— TAREFAS A REALIZAR —
A – Reproduza o trecho do texto sobre os smartphones e a atenção compreendido entre "O que significa, se" e "prática antiga: sábado.", inclusive.
B – Segundo o texto sobre os smartphones e a atenção, quantos estudantes universitários participaram do estudo conduzido pelos psicólogos?

— TEXTO DE REFERÊNCIA —
○ ○ ○

Uma proposta modesta para um mundo digital
Há alguns anos atrás, um grupo de psicólogos cognitivos e comportamentais pegou quinhentos estudantes universitários, dividiu-os em três grupos, e deu a eles dois testes. Os grupos eram parecidos em todos os aspectos, exceto um: o posicionamento do celular. O primeiro grupo tinha a tela do seu celular virada para baixo sobre a mesa. O segundo tinha seus celulares em seus bolsos. O terceiro não tinha celular algum. Vocês provavelmente pode ver para onde isso está indo.
Os celulares dos três grupos estavam em silêncio, e apesar disso, alguns estudantes disseram que eles se sentiram distraídos por seus celulares, as pontuações do teste seguiram uma relação inversa à proximidade do dispositivo. Em média, quanto mais próximo do celular, menor a nota no teste. Nicholas Carr, que discute esse estudo no posfácio do seu livro The Shallows em 2020 resume a preocupante conclusão dos psicólogos:
Smartphones tornaram-se tão amarrados em nossas vidas que, mesmo quando nós não estamos olhando ou tocando neles, eles prendem nossa atenção, desviando recursos cognitivos preciosos. Apenas suprimir o desejo de checar o celular, que nós fazemos rotineiramente e conscientemente ao longo do dia, pode prejudicar o nosso pensamento. (230)
O achado — corroborado com estudos similares — dá uma expressão clara para o senso vago que sentimos muito: nossos telefones nos moldam, não apenas ou talvez principalmente, pelo conteúdo que nos entregam, mas também pela mera presença de algo tão agradável, tão pouco exigente, tão infinitamente interessante. Celulares, apesar de pequenos, exercem uma atração gravitacional(subconsciente) sobre a nossa atenção, atraindo nossos pensamentos e sentimentos para sua orbita, mesmo quando suas telas estão escuras.
O que significa, se Cristãos são chamados a atenderem o chamado de Romanos 12:2 na era dos Smartphones, — “E não vivam conforme os padrões deste mundo, mas deixem que Deus os transforme pela renovação da mente” — nós vamos precisar fazer mais que resistir ao falso contentamento dos nossos telefones. Nós vamos precisar resistir a falsa presença gravitacional que nossos celulares exercem tão sutilmente sobre nós.
E para esse fim, nós podemos encontrar ajuda de uma prática antiga: sábado.
“Celulares, apesar de pequenos, exercem uma atração gravitacional (subconsciente) sobre a nossa atenção, mesmo quando suas telas estão escuras.“
Nosso companheiro íntimo
Antes de considerar o que o Sábado pode significar para nossas telas, façamos uma análise de onde estamos. O Smartphone entrou no mundo em 2007; em 2011, a maioria de nós tinha um. Agora, pouco mais de uma década depois, muitos de nós tem muita dificuldade de lembrar uma vida sem um. As telas se tornaram ubíquas, aparentemente inescapáveis — Alexandres digitais que conquistaram nossa consciência da noite pro dia.

○ ○ ○

— REGISTROS LISTADOS —
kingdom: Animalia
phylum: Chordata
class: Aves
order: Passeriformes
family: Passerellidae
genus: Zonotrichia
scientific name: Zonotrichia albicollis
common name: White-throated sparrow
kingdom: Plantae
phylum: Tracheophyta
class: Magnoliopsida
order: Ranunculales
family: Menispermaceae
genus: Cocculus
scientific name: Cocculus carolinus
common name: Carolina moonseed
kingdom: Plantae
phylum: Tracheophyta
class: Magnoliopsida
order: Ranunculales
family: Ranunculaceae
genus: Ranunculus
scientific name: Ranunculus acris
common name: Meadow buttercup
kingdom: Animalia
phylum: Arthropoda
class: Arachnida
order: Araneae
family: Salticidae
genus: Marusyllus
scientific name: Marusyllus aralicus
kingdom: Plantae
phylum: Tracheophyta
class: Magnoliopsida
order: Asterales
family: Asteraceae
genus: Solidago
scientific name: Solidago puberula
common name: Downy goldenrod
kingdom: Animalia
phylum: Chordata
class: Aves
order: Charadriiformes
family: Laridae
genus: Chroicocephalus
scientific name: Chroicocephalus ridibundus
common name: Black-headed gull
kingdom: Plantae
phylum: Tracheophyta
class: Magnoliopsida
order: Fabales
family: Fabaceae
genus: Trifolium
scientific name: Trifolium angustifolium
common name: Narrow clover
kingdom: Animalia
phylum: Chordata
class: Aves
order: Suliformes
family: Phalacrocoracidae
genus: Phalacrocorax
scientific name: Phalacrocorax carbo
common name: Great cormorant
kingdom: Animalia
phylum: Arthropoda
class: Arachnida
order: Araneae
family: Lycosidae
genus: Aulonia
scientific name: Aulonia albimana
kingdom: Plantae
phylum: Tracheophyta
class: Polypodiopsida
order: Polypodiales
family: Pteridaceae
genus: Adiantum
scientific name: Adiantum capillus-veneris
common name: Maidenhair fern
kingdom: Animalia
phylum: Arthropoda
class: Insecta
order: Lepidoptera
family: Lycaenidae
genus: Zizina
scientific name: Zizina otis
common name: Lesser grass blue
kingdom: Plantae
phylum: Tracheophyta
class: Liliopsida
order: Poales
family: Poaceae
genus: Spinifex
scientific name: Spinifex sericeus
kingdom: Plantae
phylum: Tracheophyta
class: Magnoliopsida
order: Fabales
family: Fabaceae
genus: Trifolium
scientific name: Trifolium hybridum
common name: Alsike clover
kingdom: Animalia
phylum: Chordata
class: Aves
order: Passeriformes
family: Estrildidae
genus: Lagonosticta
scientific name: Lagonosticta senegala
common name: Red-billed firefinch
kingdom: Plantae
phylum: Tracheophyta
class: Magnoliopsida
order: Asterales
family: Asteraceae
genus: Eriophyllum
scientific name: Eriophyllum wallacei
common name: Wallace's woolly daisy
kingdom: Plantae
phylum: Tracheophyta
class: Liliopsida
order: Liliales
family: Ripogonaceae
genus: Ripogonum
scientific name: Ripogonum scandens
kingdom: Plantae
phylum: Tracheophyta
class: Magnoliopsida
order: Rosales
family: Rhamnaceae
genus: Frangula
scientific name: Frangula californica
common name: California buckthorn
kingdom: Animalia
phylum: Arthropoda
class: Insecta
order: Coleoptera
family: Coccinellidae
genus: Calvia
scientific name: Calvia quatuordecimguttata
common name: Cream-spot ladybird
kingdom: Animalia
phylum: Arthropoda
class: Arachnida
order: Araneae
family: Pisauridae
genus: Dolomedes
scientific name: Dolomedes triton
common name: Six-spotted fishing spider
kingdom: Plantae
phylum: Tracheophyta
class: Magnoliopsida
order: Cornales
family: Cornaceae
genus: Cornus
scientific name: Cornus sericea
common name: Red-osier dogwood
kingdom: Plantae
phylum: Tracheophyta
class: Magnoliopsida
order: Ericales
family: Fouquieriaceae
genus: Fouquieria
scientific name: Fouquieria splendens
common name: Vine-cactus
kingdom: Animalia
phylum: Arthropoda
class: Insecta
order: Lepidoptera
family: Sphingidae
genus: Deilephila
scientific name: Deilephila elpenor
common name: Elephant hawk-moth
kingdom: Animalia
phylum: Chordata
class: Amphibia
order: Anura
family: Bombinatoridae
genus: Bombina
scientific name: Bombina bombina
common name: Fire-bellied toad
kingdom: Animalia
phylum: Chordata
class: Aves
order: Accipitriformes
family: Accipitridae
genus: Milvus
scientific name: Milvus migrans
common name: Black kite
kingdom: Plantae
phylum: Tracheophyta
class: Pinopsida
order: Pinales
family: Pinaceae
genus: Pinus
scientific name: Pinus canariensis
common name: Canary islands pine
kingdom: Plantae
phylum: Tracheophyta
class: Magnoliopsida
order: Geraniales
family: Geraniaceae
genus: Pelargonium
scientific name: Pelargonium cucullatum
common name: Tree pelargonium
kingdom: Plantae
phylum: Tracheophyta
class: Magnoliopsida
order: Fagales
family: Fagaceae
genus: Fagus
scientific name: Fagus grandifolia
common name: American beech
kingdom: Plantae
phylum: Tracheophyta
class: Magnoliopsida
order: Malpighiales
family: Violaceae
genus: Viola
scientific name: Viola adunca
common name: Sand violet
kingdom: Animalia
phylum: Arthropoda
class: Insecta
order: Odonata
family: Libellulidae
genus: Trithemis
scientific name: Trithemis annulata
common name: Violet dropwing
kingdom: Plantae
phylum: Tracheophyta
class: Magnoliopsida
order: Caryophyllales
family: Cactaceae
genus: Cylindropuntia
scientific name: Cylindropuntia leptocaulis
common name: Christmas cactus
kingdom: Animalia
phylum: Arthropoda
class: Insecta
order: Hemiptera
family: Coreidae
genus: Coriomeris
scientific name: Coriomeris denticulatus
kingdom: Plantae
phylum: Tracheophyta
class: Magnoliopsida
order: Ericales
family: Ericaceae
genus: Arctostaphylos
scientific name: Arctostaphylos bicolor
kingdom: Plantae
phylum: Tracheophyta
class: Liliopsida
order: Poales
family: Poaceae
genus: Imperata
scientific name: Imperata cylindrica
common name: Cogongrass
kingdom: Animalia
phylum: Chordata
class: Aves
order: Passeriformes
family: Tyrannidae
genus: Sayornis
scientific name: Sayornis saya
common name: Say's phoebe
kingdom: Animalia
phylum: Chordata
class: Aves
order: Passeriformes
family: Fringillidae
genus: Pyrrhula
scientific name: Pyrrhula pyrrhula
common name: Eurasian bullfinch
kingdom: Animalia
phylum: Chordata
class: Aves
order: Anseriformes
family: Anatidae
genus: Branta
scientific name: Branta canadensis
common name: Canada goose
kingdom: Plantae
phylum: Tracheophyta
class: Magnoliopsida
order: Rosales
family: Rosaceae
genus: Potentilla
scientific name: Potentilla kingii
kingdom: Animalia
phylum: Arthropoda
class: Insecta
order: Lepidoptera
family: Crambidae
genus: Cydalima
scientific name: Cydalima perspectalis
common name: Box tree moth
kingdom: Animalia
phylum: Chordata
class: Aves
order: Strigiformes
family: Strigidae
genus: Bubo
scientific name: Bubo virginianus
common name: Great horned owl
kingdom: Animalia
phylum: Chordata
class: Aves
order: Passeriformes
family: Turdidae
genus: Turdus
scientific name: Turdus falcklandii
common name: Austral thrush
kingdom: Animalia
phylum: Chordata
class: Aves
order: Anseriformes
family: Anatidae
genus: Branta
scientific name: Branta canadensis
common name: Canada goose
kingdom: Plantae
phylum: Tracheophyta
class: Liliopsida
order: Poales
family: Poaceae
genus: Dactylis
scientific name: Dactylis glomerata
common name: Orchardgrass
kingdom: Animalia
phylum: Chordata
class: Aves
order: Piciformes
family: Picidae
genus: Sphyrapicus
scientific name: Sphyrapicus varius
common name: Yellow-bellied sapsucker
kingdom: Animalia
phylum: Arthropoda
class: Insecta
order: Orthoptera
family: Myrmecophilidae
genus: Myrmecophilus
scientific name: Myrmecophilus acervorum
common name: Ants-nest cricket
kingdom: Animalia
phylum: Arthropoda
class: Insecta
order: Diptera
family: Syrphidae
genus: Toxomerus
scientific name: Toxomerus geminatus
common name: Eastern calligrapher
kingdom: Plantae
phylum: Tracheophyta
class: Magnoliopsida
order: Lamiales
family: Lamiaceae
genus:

○ ○ ○

— RESPOSTAS POR TAREFA —
A –
O que significa, se Cristãos são chamados a atenderem o chamado de Romanos 12:2 na era dos Smartphones, — “E não vivam conforme os padrões deste mundo, mas deixem que Deus os transforme pela renovação da mente” — nós vamos precisar fazer mais que resistir ao falso contentamento dos nossos telefones. Nós vamos precisar resistir a falsa presença gravitacional que nossos celulares exercem tão sutilmente sobre nós.
E para esse fim, nós podemos encontrar ajuda de uma prática antiga: sábado.

B – Quinhentos estudantes universitários.